Description of the task: Output as a JSON list of strings, one string per line and with blank lines omitted, the lines from the one containing "city: East London" through the end of the records, both ends included. Leave the pictures out of the answer.

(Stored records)
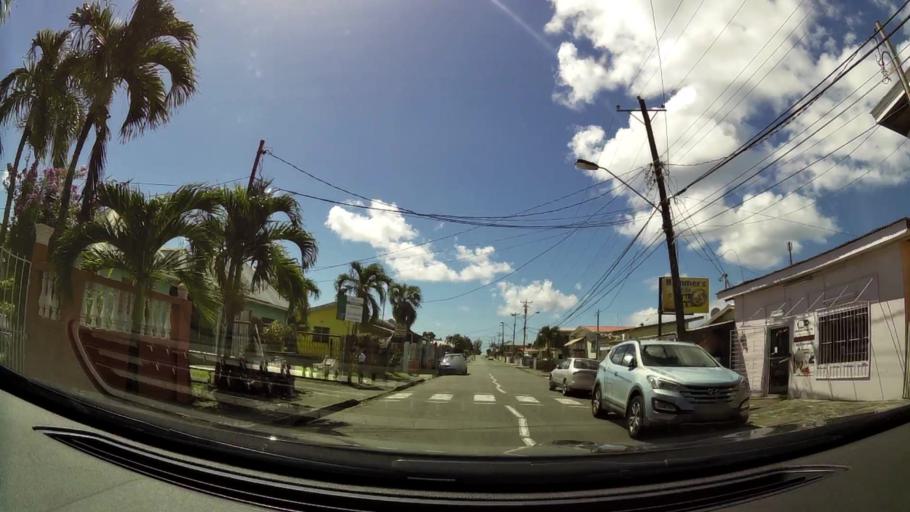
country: TT
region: Tobago
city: Scarborough
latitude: 11.2223
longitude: -60.7759
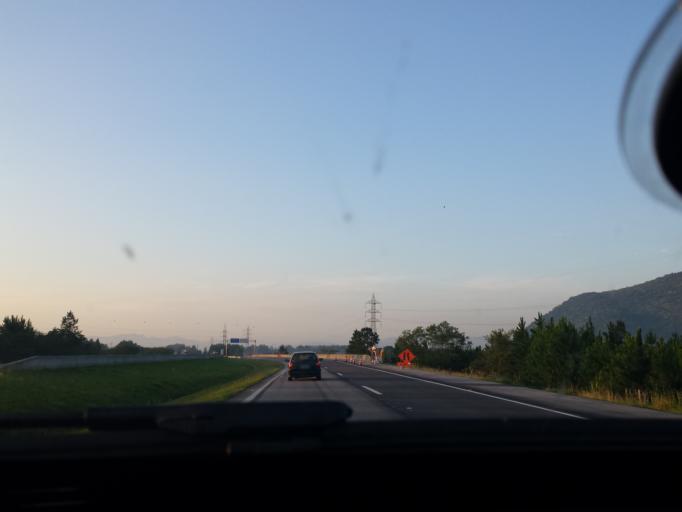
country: BR
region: Santa Catarina
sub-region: Florianopolis
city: Pantano do Sul
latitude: -27.8614
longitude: -48.6453
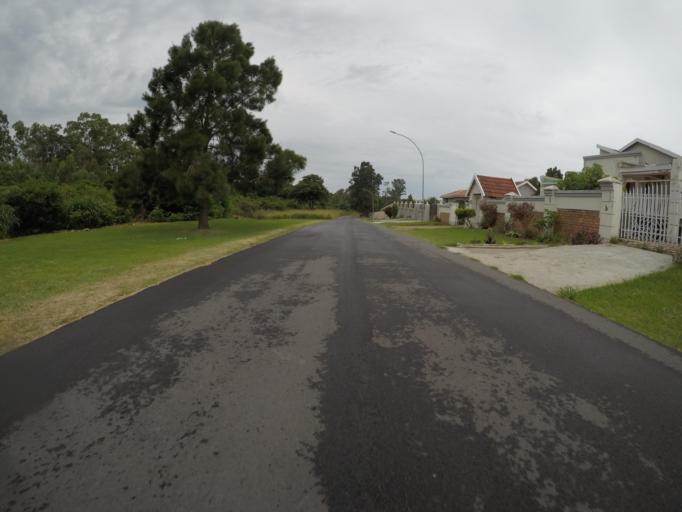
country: ZA
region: Eastern Cape
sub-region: Buffalo City Metropolitan Municipality
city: East London
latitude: -32.9656
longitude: 27.8346
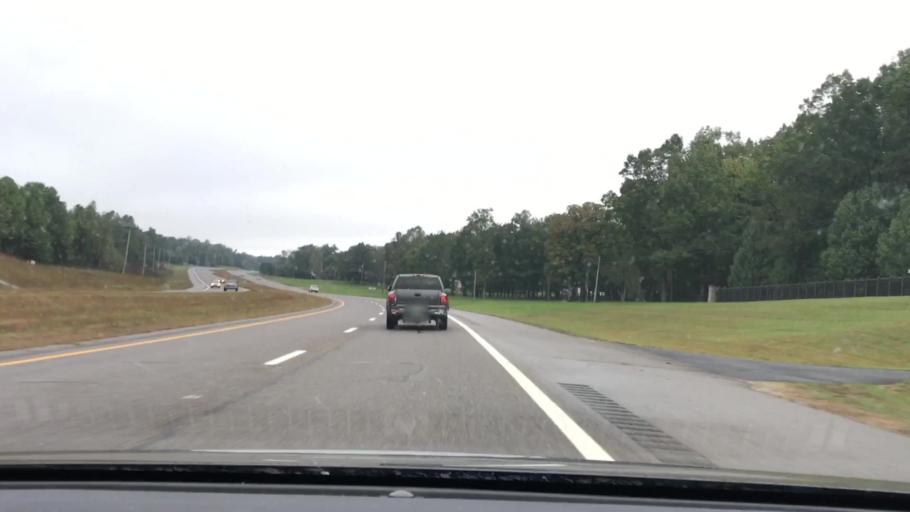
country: US
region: Tennessee
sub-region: Fentress County
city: Jamestown
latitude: 36.3689
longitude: -84.9439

Solution for this exercise:
[
  "city: East London",
  "latitude: -32.9656",
  "longitude: 27.8346",
  "country: US",
  "region: Tennessee",
  "sub-region: Fentress County",
  "city: Jamestown",
  "latitude: 36.3689",
  "longitude: -84.9439"
]